Semakin aku dewasa, pinus-pinus ini semakin tinggi, bagaikan raksasa yang akan menelan otak warasku bulat-bulat.
Tujuanku hanya satu—
tidak, entah bisa disebut tujuan atau bukan.
Tujuanku adalah mencari tujuan itu sendiri.
Aku akan terus berjalan, membuka jalan setapak di hutan pinus ini, hingga aku menemukan kristal jernih yang disebut langit.
Aku tak yakin ke mana hatiku condong.
Ke mana arah angin berhembus?
Mana pinus yang bijaksana itu?
Mana yang harus dipercaya?
Mana yang adalah pinus keluargaku?
Mana pinusku?
Mana diriku?
Pinus dan aku adalah dua hal yang berbeda, bukan?
Pinus dengan dua sisi kulit.
Pinus dengan daun yang saling berkontradiksi.
Aku tak paham.
Semakin aku berusaha memahaminya, semakin aku tak paham.
Rasa mualku adalah tanda betapa dewasanya aku.
Semakin dewasa, semakin sulit melewati hutan pinus ini.
Semakin dewasa, semakin pinus-pinus ini berusaha memisahkanku dari langit yang jernih.
Kuharap aku segera berani membuka jalan setapak bagi kedua kakiku sendiri.
Kalau tidak, aku akan berakhir seperti rusa yang kebingungan.
Rusa yang kebingungan tidak merangkul satu pun pinus.
Namun ia juga merangkul semuanya secara bersamaan.
Rusa yang kebingungan tak mampu memilih pinus yang mana.
Betapa tragis kutukan bagi sang rusa.
Kuharap aku bisa kembali ke masa lalu... dan melakukan sesuatu.
Menjadi rusa yang kebingungan di sini rasanya sangat menyesakkan.
The Deer and the Pine Forest
(English Version)
Pines.
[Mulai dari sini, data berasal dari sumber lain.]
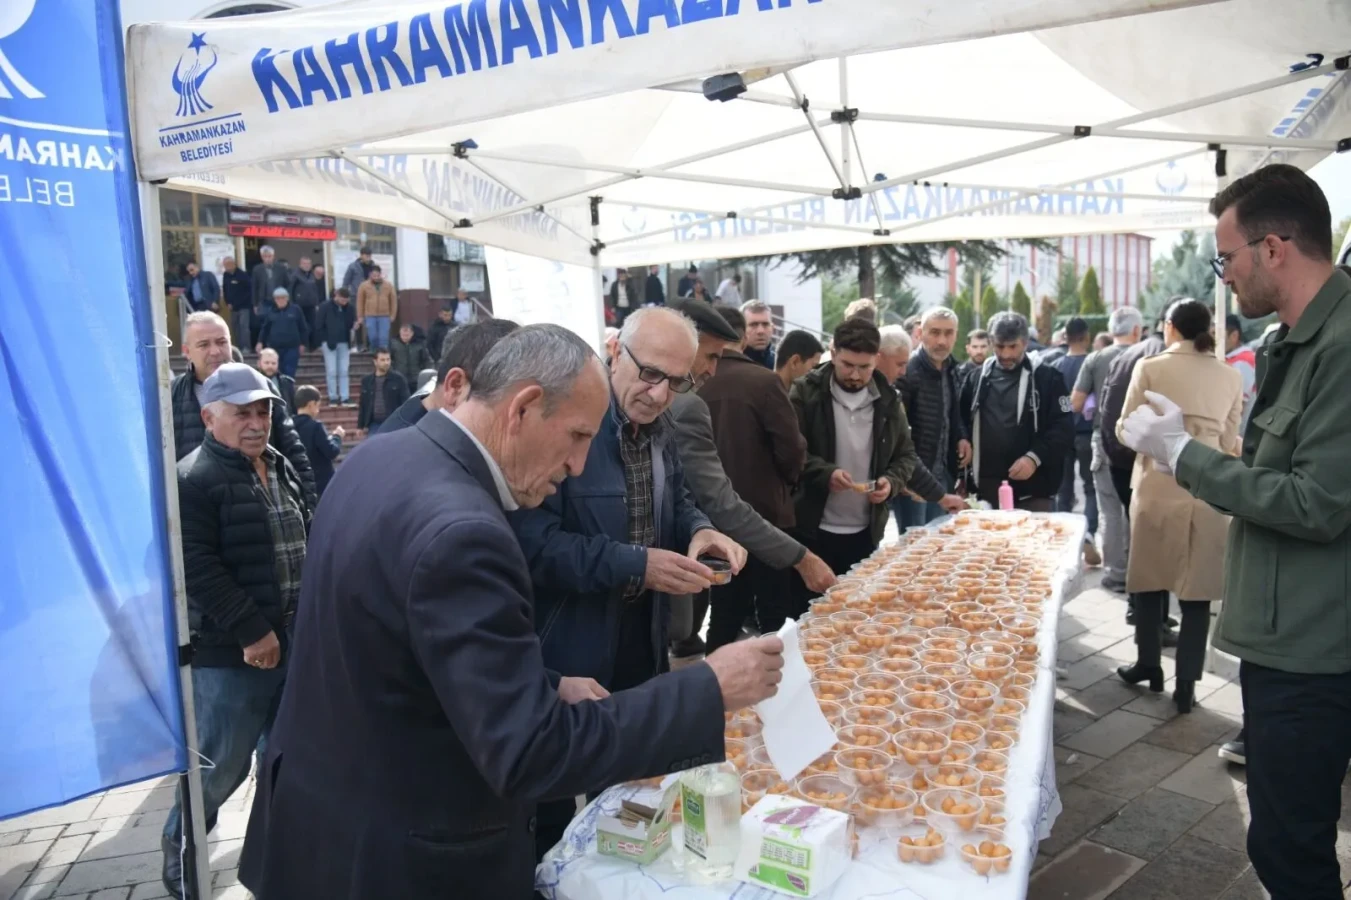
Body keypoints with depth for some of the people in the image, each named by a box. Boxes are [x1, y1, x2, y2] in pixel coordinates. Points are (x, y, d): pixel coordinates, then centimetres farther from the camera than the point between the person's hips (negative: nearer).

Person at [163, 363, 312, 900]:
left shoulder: (282, 469, 12)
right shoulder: (194, 480, -12)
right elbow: (198, 568, -19)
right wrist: (251, 632, -19)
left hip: (291, 642, 7)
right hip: (230, 652, -7)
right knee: (222, 764, 5)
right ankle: (179, 854, 30)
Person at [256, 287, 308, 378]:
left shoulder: (295, 310, 3)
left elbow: (303, 328, 7)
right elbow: (264, 328, 14)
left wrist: (302, 343, 5)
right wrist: (260, 342, 6)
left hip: (292, 347, -2)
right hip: (274, 347, 2)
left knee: (289, 373, -5)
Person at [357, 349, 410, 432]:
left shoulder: (398, 379, -2)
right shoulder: (366, 380, 7)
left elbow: (406, 401, -4)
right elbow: (362, 405, 12)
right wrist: (360, 426, 11)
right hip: (374, 424, 3)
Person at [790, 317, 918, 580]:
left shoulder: (888, 400, 5)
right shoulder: (806, 392, -6)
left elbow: (906, 455, 12)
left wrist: (891, 481, -8)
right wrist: (825, 472, -26)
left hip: (865, 532, 4)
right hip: (811, 530, -3)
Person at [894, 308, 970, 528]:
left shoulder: (951, 370, 8)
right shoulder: (906, 373, -17)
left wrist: (962, 437, 5)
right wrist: (905, 476, -21)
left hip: (942, 476, 8)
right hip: (911, 479, -7)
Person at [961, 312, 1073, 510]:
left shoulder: (1047, 378, -2)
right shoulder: (978, 378, 11)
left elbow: (1064, 429, -6)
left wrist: (1035, 457, -20)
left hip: (1033, 490, -4)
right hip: (987, 489, 4)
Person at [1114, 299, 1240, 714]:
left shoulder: (1151, 368, -4)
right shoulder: (1230, 376, 5)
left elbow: (1126, 430, -1)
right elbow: (1229, 442, 8)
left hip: (1159, 485, -2)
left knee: (1150, 578, 13)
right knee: (1197, 589, 5)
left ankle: (1149, 664, 24)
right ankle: (1186, 683, 7)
And more pines.
Green upon green.
Dark brown upon dark brown.
Pines surround me as far as my eyes can see.
Once, the horizon was a crystal-blue sky. Now, there is nothing but pines— and confusion.
They are the same, yet none of them are truly alike.
They look toward me, only to turn away.
They speak kindness and cruelty with the very same breath.
Which one should I follow?
Which path should I dare to walk?
The older I become, the taller these pines grow, like giants waiting to swallow my sane mind whole.
I have only one purpose...
No.
Perhaps it is not even a purpose at all.
My purpose is to search for a purpose.
So I will keep walking, cutting a narrow path through this endless pine forest, until I find the crystal-clear sky once again.
I do not know where my heart leans.
Which way is the wind blowing?
Which pine is the wise one?
Which one deserves my trust?
Which one belongs to my family?
Which one is mine?
Who am I?
The pines and I— we are different things... aren't we?
Pines with two faces.
Pines whose leaves contradict one another.
I do not understand.
The harder I try, the less I understand.
Perhaps this nausea is proof that I have grown older.
The older I become, the harder it is to cross this forest.
The older I become, the more these pines try to separate me from that crystal-clear sky.
I hope I find the courage to carve a path for my own feet.
Otherwise, I will become the confused deer.
A confused deer embraces no single pine.
Yet somehow... it embraces them all at once.
It cannot decide which pine to choose.
What a cruel curse for a deer to bear.
Sometimes, I wish I could return to the past... and change something.
Because being a confused deer inside this forest is suffocating.